Kenya, Ireland in double taxation deal to spur trade

Kenya plans to sign an agreement with Ireland to eradicate double taxation of income or gains arising in one country and paid to residents of the other country.

The new deal, which will be subject to ratification by both the Irish and Kenyan parliaments, is set to create a conducive environment for investments, trade in goods and services between the two countries by removing uncertainties caused by having two different jurisdictions at play.

The National Treasury this week asked Kenyans for their views before Kenya signs the deal.

“This Agreement shall apply to taxes on income and capital gains imposed by each contracting state, irrespective of the manner in which they are levied,” reads the agreement.

“Profits of an enterprise of a contracting state shall be taxable only in that State unless the enterprise carries on business in the other state through a permanent establishment situated therein.”

Principal exports from Ireland to Kenya include manufacturing metals, office machines, cereals and beverages. Key imports from Kenya to Ireland include coffee, tea, fruits and vegetables.

The value of trade in services between Ireland and Kenya has grown by more than 20 percent annually since the reopening of the Ireland Embassy in Nairobi in 2014 and is now totalling more than $160 million per year.
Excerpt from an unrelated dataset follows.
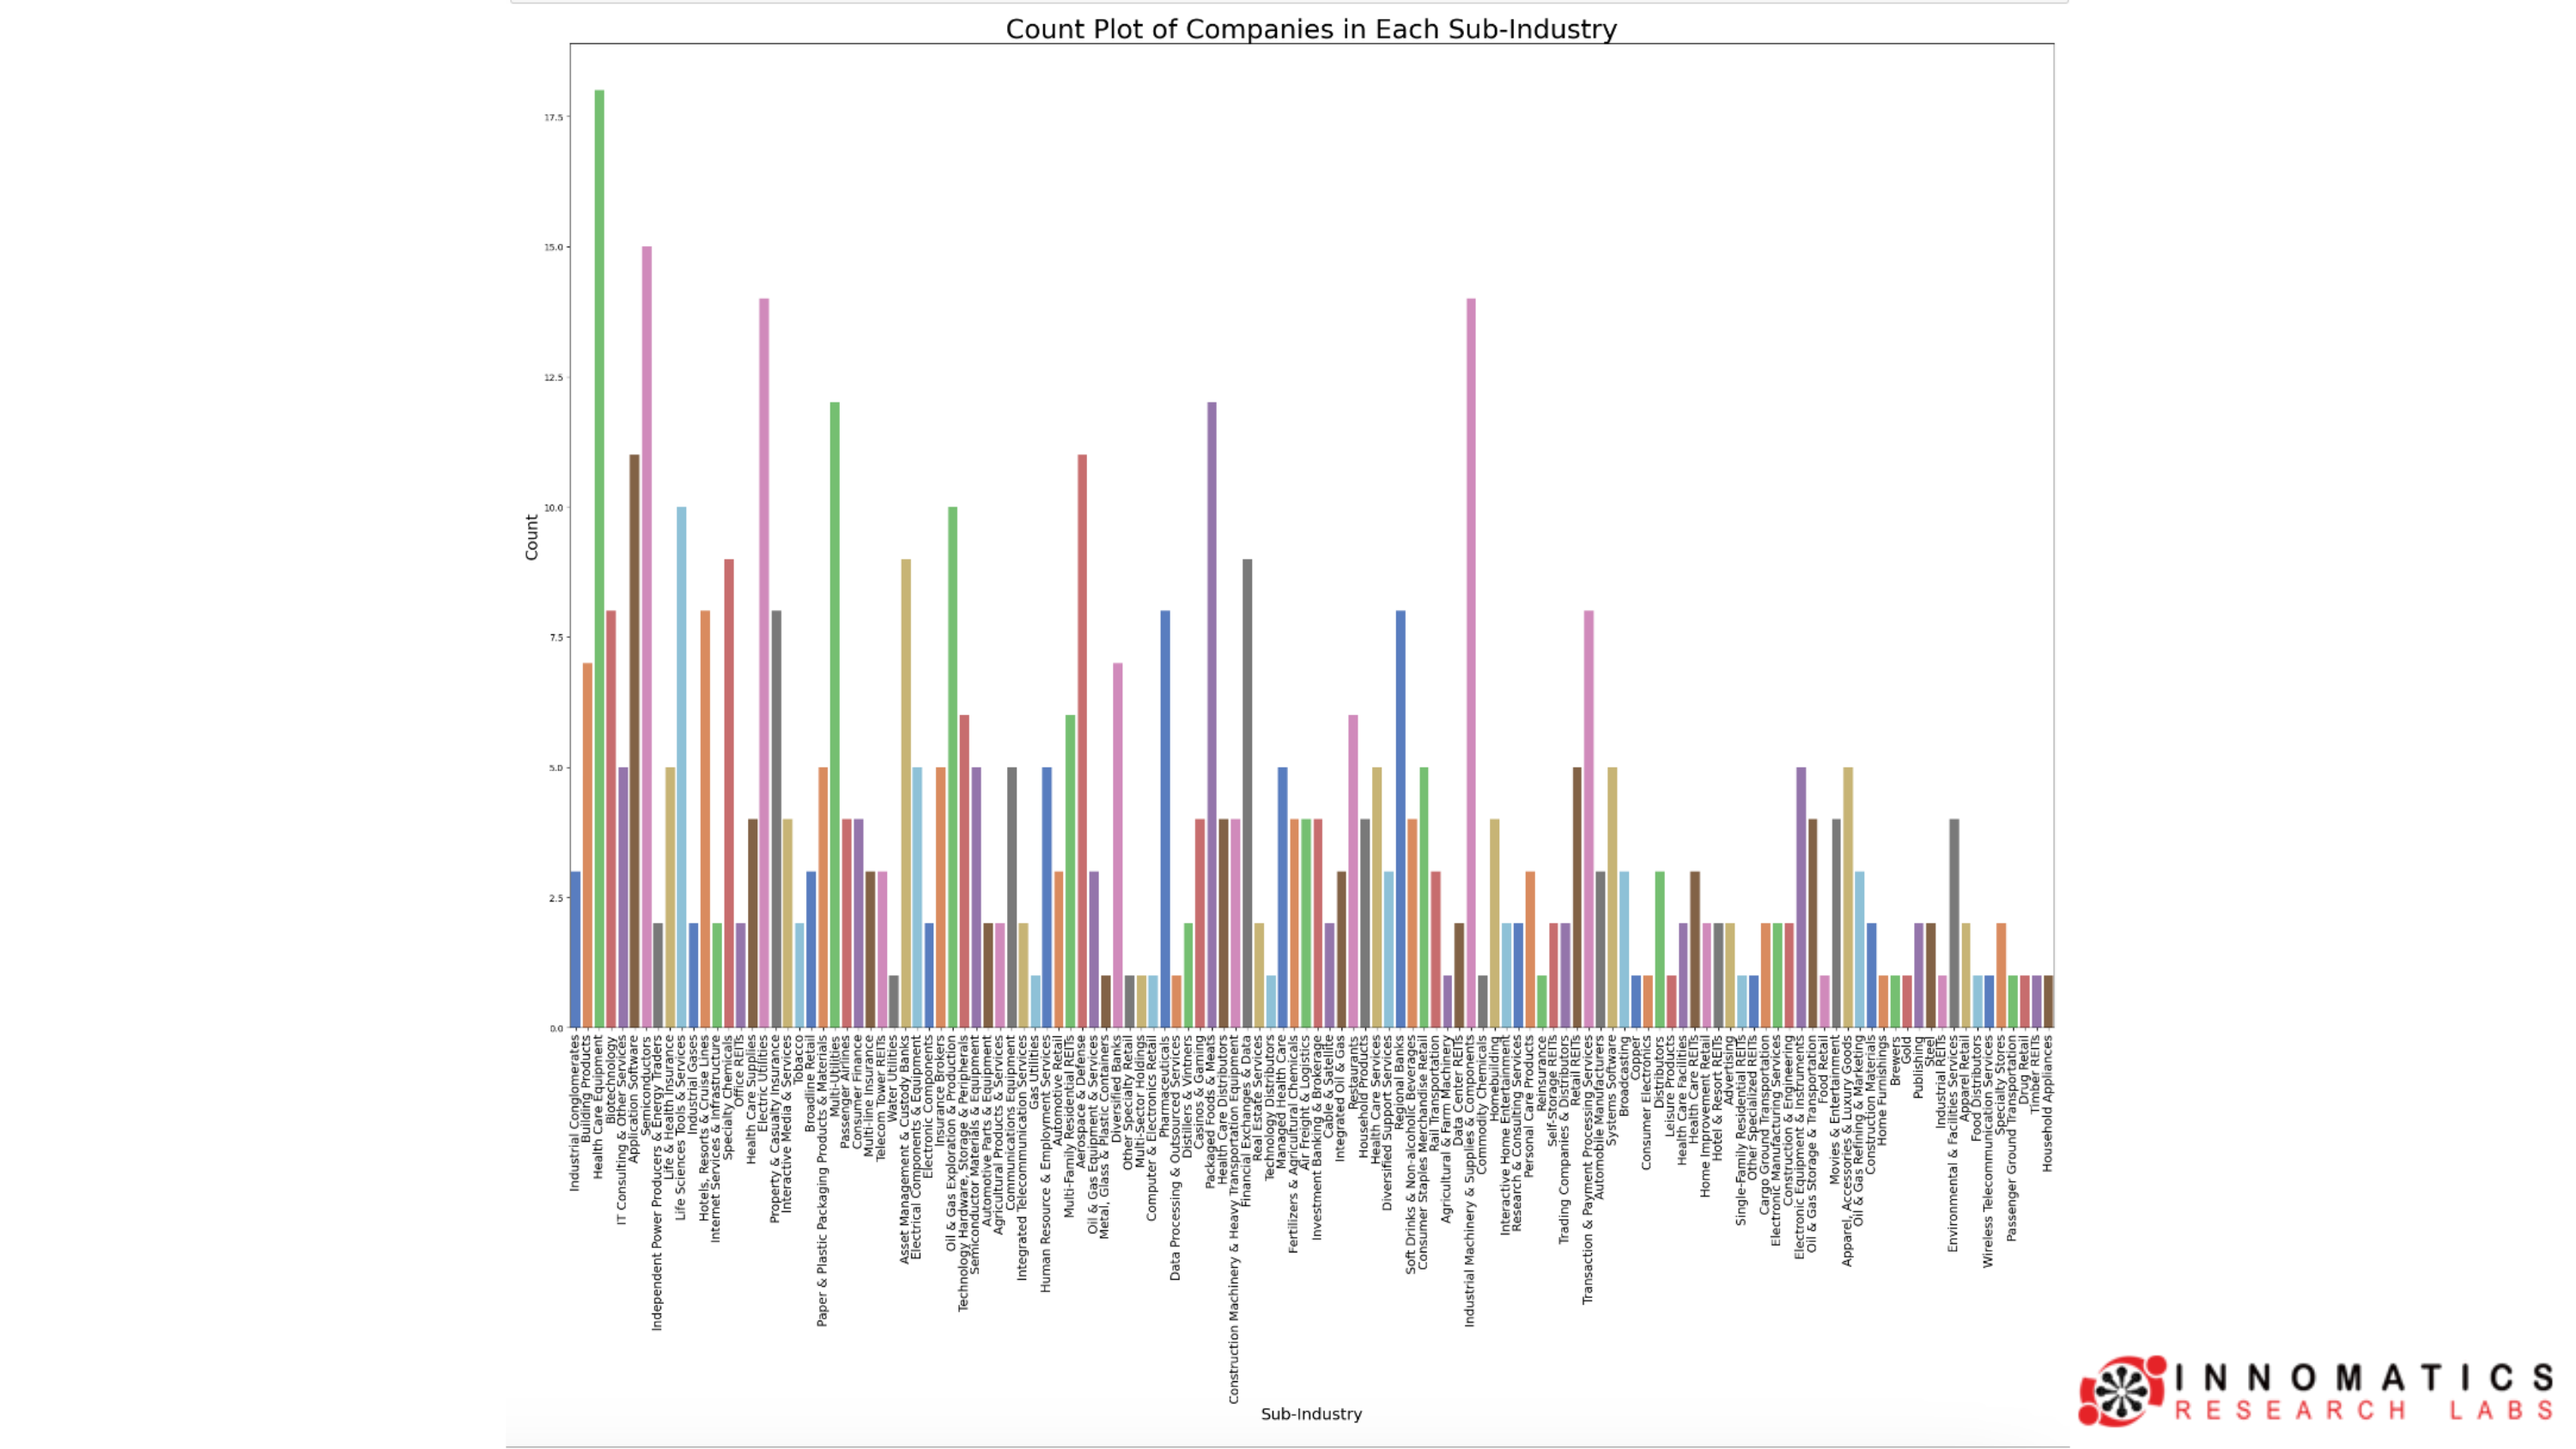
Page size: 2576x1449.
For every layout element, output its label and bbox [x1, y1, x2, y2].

text_box [506, 0, 2070, 1449]
text_box [2054, 1339, 2576, 1449]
In 2019, more than 40 Irish companies inked investment deals worth Sh4.8 billion with their Kenyan counterparts.

Kenya has increased the number of double-taxation pacts with key trade partners, signalling resolve to boost flow of investments.

Parties who get these deals are protected from double taxation, one of the issues that contribute to low investor interest in a country.

New double-tax treaties (DTTs) with key trade partners such as the East African Community and the United Arab Emirates (UAE) have been concluded.

Double taxation leads to losing significant portion of income for both individuals and corporations, which also face the challenges of incurring higher employee costs as a result of the higher taxes expatriate labour has to pay.

Kenya has double tax treaties with the UK, Canada, Denmark, Norway, India, Sweden, Zambia and Germany among others.